An apparently patriotic company is marketing a new energy drink called “Cocaine”. Branding an energy drink full of sugar and caffeine as a dangerously addictive controlled substance – well, I don’t know if you can get me to argue too much about that. However, I am not worried about Redux Beverages simply sullying caffeine and sugar’s good reputations.

I am not the only one who does have a problem with their name choice because it makes light of cocaine use. Redux Beverages has created a MySpace site to defend themselves against the attacks of the “liberal media”, which is apparently ABC News. (I think complaining about the “liberal media” qualifies them to put an American flag behind an energy drink named after an illegal scourge.)

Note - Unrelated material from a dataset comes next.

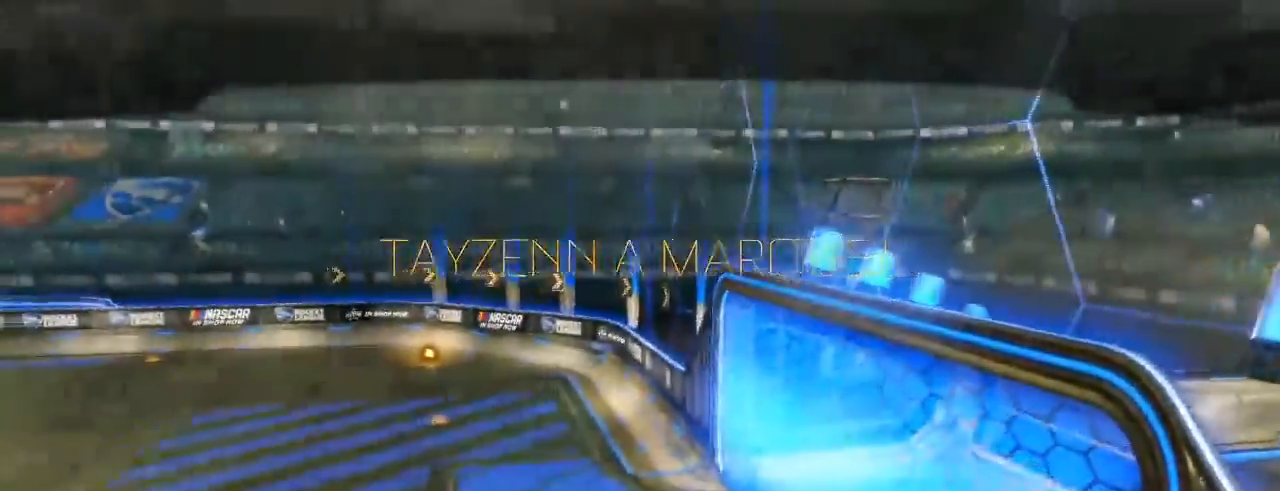
{"buttons": [], "left_stick": "center", "right_stick": "center", "events": [[233, "A", "down"], [333, "A", "up"], [333, "SELECT", "up"]]}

If you skip “Dealers”and “Wired Science” and click on their “Rumors” link on their main site, you can read that they answer the question: “Does Cocaine contain cocaine?” with: No, we don’t advocate drug use. What you do with your drink is completely up to you!” While they make a point to tell people to avoid drinks with high fructose corn syrup, apparently drug use is “up to you”.

Advocating drug use can take other forms than sneaking illegal drugs into drinks. For example, wearing a shirt with a picture of a marijuana leaf, even if the shirt isn’t made out of hemp, can easily be considered advocating drug use. Calling a song “Cocaine” like Eric Clapton, “Hits from the Bong” like Cypress Hill, or “Heroin” like Velvet Underground was and is easily argued to be promoting drug use. The interest groups who complained about these songs weren’t typically labeled liberal.

Apparently even being more blatant about not actively promoting drug use isn’t good enough, although it isn’t hard to beat a MySpace account created after the fact. The United States Government Accounting Office released an official report stating that the current administration’s anti-drug campaign actually encouraged more drug use in the group of children that viewed the ads than the group that did not. In their report clearly entitled “Contractor’s National Evaluation Did Not Find That the Youth Anti-Drug Media Campaign Was Effective in Reducing Youth Drug Use” the government investigators conclude that these ads “may have promoted perceptions among exposed youth that others’ drug use was normal.” The only statistically significant results they found was increased initiation of marijuana use among groups that watched the ads.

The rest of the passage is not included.